◆ Request ◆
Reproduce the text of the items below, replacing "Second Level" with "Main Level" and leaving everything else unchanged. Leave the pictures out of your answer.

◆ Page-level text extractions ◆
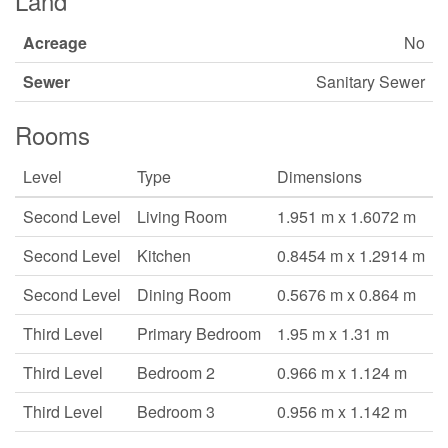
Land
Acreage
No
Sewer
Sanitary Sewer
Rooms
Level
Type
Dimensions
Second Level
Living Room
1.951 m x 1.6072 m
Second Level
Kitchen
0.8454 m x 1.2914 m
Second Level
Dining Room
0.5676 m x 0.864 m
Third Level
Primary Bedroom
1.95 m x 1.31 m
Third Level
Bedroom 2
0.966 m x 1.124 m
Third Level
Bedroom 3
0.956 m x 1.142 m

◆ Output for this exercise ◆
Land
Acreage
No
Sewer
Sanitary Sewer
Rooms
Level
Type
Dimensions
Main Level
Living Room
1.951 m x 1.6072 m
Main Level
Kitchen
0.8454 m x 1.2914 m
Main Level
Dining Room
0.5676 m x 0.864 m
Third Level
Primary Bedroom
1.95 m x 1.31 m
Third Level
Bedroom 2
0.966 m x 1.124 m
Third Level
Bedroom 3
0.956 m x 1.142 m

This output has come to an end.